Textausschnitt =
========================================================================
Die Analyse ergab, dass die ersten vier von insgesamt 26 Werkzeugen für 60 % der Taktzeit verantwortlich sind, alle weiteren werden nur relativ kurz eingesetzt. Damit wusste der Werkzeughersteller, wo er ansetzen muss, um die Performance nach oben zu bringen. Schon beim ersten Meeting konnte Mapal konkrete Vorschläge für die Werkzeugauslegung machen. „Man hat gemerkt, dass unsere beiden Unternehmen in diesem Bereich sehr viel Erfahrung haben und alles schnell entschieden werden kann“, berichtet Wolfgang Wenzler.
========================================================================
Zeilen, einer Sammlung entnommen =
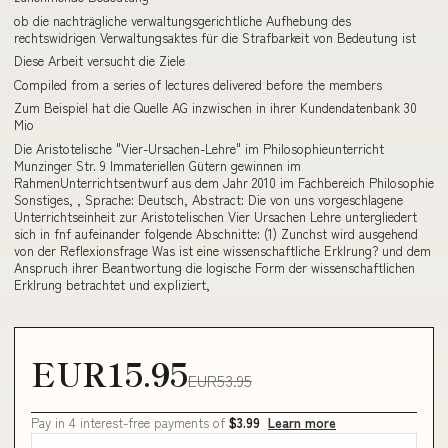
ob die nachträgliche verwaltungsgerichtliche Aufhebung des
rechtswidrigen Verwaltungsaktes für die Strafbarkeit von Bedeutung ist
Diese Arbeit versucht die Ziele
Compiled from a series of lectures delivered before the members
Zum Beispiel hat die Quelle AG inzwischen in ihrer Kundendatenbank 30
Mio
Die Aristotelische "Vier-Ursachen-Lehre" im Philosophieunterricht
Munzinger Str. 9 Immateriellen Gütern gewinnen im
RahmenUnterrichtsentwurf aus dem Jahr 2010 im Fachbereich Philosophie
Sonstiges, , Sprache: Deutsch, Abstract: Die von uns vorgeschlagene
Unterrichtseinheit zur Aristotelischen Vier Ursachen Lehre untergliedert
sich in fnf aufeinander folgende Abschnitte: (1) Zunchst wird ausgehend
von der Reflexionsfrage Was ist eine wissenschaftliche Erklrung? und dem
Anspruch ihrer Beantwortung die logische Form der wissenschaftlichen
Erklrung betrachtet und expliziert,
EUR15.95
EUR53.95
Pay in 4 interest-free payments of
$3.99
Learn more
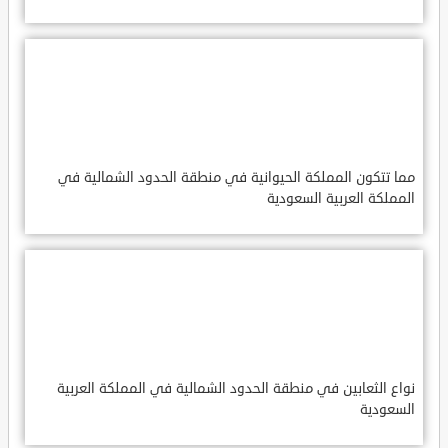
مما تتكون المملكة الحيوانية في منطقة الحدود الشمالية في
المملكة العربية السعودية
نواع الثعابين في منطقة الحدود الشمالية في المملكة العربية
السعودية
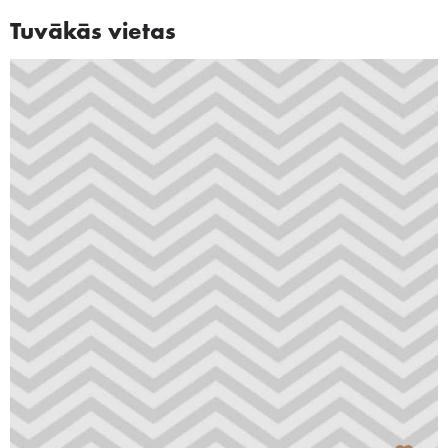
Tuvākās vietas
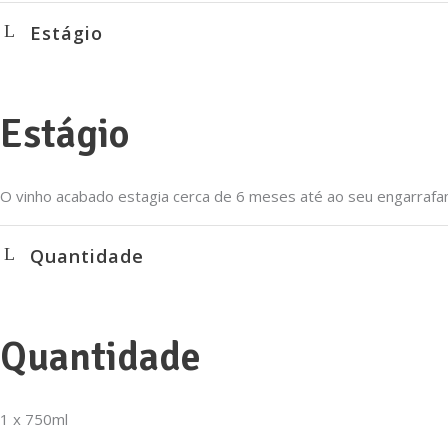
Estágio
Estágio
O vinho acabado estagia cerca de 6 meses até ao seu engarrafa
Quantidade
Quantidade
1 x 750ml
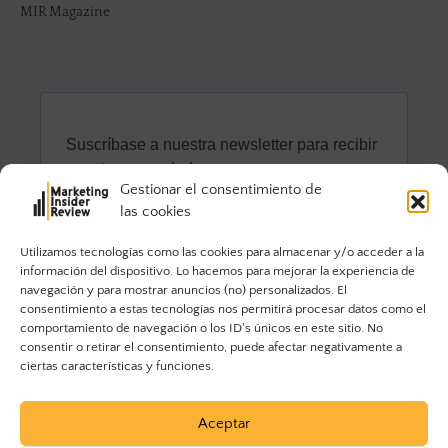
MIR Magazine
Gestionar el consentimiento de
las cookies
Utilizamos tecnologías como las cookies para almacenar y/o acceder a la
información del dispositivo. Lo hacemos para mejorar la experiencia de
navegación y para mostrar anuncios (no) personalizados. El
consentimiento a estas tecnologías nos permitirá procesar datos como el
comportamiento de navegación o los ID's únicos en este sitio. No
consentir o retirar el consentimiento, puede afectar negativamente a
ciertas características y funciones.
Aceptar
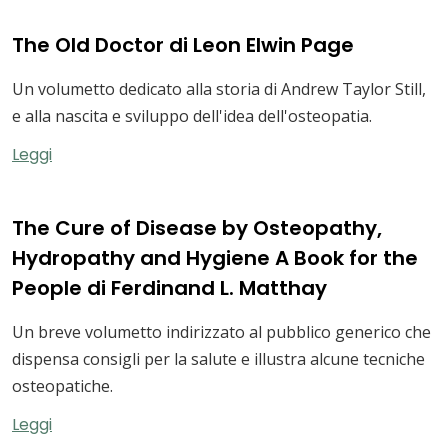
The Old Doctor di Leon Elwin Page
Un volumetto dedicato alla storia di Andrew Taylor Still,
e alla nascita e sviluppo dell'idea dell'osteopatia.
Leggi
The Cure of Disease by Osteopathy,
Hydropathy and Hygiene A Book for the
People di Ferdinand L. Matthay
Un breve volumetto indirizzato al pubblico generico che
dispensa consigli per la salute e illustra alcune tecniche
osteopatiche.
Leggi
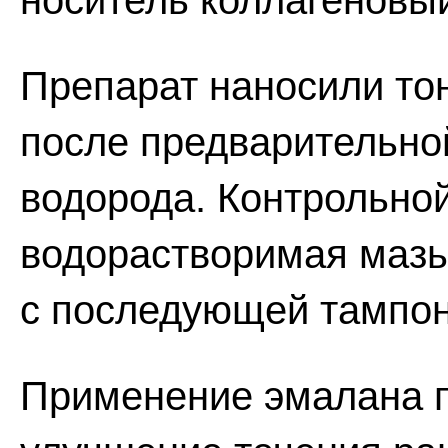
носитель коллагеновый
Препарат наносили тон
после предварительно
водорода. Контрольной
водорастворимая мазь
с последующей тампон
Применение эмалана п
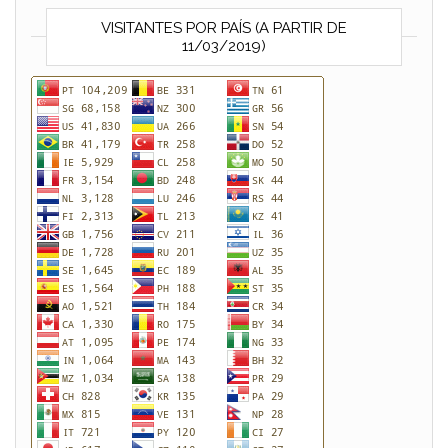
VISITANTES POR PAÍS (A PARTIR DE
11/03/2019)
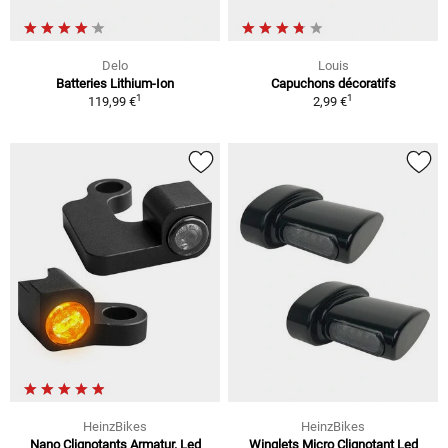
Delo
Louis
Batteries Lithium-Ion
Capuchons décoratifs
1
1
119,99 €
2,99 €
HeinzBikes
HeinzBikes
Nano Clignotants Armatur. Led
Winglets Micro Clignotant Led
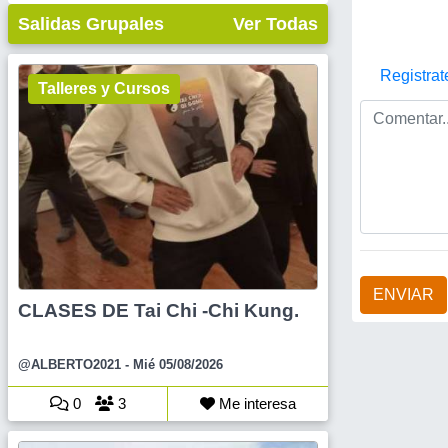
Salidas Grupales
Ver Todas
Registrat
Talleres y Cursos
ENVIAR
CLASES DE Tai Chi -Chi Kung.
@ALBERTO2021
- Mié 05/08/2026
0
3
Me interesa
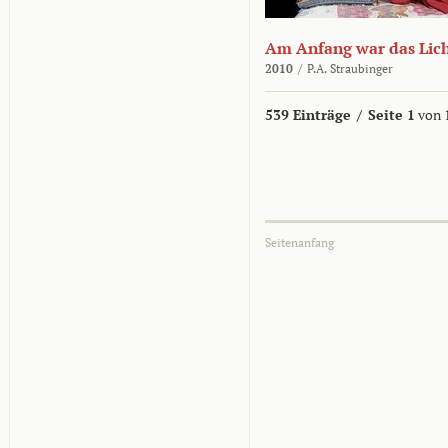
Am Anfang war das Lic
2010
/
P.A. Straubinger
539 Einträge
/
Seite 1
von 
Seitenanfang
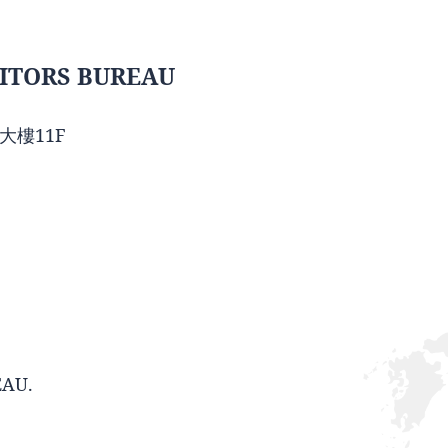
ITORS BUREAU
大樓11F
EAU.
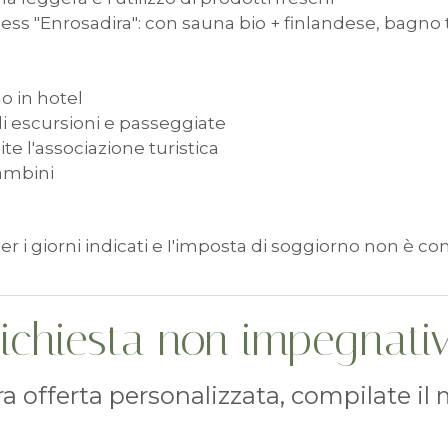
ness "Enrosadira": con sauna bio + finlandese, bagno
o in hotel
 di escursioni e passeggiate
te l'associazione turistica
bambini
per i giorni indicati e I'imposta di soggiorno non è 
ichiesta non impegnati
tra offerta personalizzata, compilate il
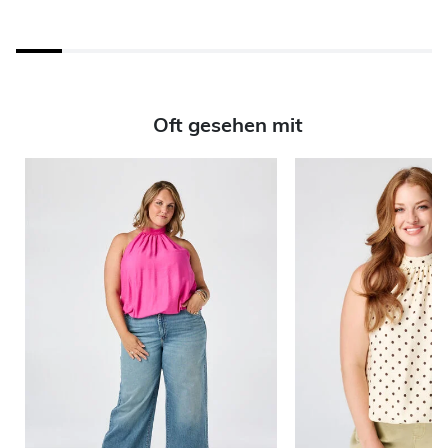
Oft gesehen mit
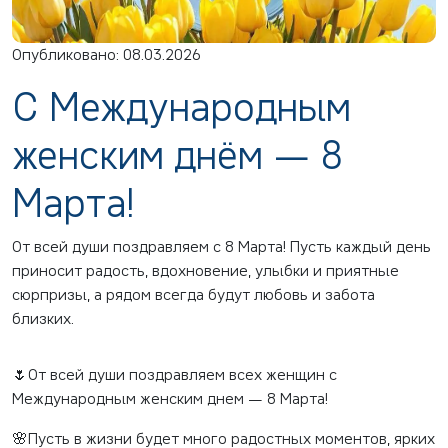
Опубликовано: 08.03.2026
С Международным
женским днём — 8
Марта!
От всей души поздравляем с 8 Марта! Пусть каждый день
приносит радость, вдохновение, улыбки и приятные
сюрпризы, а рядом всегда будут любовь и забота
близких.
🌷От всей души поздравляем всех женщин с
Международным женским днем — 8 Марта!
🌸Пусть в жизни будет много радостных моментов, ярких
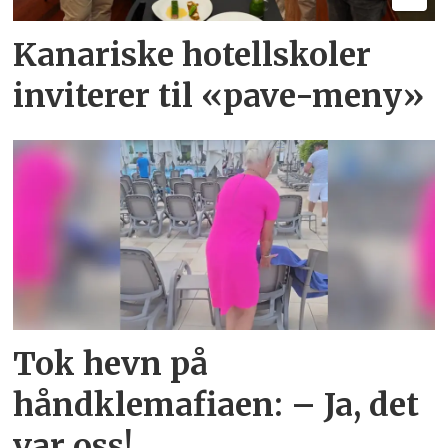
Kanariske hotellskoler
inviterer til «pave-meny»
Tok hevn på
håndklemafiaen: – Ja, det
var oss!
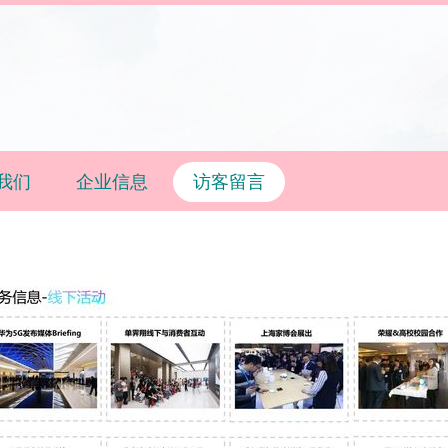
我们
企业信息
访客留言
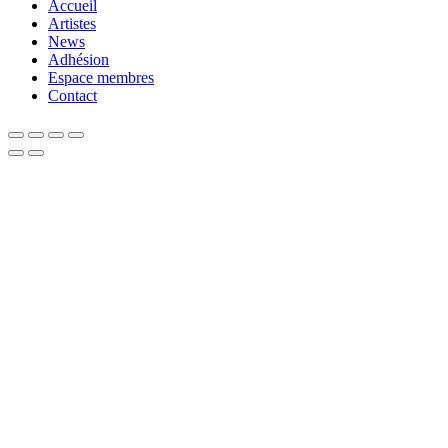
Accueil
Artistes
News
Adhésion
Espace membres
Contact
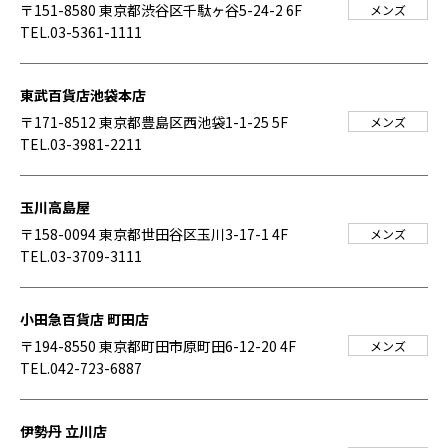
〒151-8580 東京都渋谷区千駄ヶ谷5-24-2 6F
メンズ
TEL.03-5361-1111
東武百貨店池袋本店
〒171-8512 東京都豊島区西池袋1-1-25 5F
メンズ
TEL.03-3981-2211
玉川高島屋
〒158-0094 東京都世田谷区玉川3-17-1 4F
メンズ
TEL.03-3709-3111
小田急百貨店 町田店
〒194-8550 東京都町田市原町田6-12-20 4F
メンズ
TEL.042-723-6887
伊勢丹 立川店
========================================================================
Arbeitsauftrag A =
Gib die Zeilen ab der Zeile mit „носитель коллагеновый“ bis zum Ende der Zeilen wortgetreu wieder, beide Enden eingeschlossen. Lass die Bilder in deiner Antwort weg.
Arbeitsauftrag B =
Setze den Textausschnitt über die Werkzeuganalyse bei Mapal nach seinem letzten Satz fort.

Schriftliche Antwort A =
носитель коллагеновый
Препарат наносили тон
после предварительно
водорода. Контрольной
водорастворимая мазь
с последующей тампон
Применение эмалана п
VISITANTES POR PAÍS (A PARTIR DE
11/03/2019)
Delo
Louis
Batteries Lithium-Ion
Capuchons décoratifs
1
1
119,99 €
2,99 €
HeinzBikes
HeinzBikes
Nano Clignotants Armatur. Led
Winglets Micro Clignotant Led
Salidas Grupales
Ver Todas
Registrat
Talleres y Cursos
ENVIAR
CLASES DE Tai Chi -Chi Kung.
@ALBERTO2021
- Mié 05/08/2026
0
3
Me interesa
Am Anfang war das Lic
2010
/
P.A. Straubinger
539 Einträge
/
Seite 1
von 
Seitenanfang
ITORS BUREAU
大樓11F
EAU.
ness "Enrosadira": con sauna bio + finlandese, bagno
o in hotel
 di escursioni e passeggiate
te l'associazione turistica
bambini
per i giorni indicati e I'imposta di soggiorno non è 
ichiesta non impegnati
tra offerta personalizzata, compilate il
Oft gesehen mit
Опубликовано: 08.03.2026
С Международным
женским днём — 8
Марта!
От всей души поздравляем с 8 Марта! Пусть каждый день
приносит радость, вдохновение, улыбки и приятные
сюрпризы, а рядом всегда будут любовь и забота
близких.
🌷От всей души поздравляем всех женщин с
Международным женским днем — 8 Марта!
🌸Пусть в жизни будет много радостных моментов, ярких
Kanariske hotellskoler
inviterer til «pave-meny»
Tok hevn på
håndklemafiaen: – Ja, det
var oss!
我们
企业信息
访客留言
Accueil
Artistes
News
Adhésion
Espace membres
Contact
〒151-8580 東京都渋谷区千駄ヶ谷5-24-2 6F
メンズ
TEL.03-5361-1111
東武百貨店池袋本店
〒171-8512 東京都豊島区西池袋1-1-25 5F
メンズ
TEL.03-3981-2211
玉川高島屋
〒158-0094 東京都世田谷区玉川3-17-1 4F
メンズ
TEL.03-3709-3111
小田急百貨店 町田店
〒194-8550 東京都町田市原町田6-12-20 4F
メンズ
TEL.042-723-6887
伊勢丹 立川店

Schriftliche Antwort B =
„Natürlich haben wir bei Mapal uns Gedanken darüber gemacht, welche Werkzeuge wir angesichts der niedrigen Stückzahlen einsetzen“, erläutert Igor Ivankovic, Component Manager Chassis & Brakes bei Mapal. „Da sich bei einzelnen Bearbeitungen die Schnitte doch zu langen Wegen addierten, führte kein Weg an PKD vorbei.“ Für den ersten Bearbeitungsschritt wurde mit dem Hochvorschubfräser NeoMill-2-HiFeed noch ein Standardwerkzeug mit Hartmetall-Wendeschneidplatten gewählt. Mit einer maximalen Schnitttiefe von 17 mm fräst er die beim Gießen stehen gebliebenen Steiger weg.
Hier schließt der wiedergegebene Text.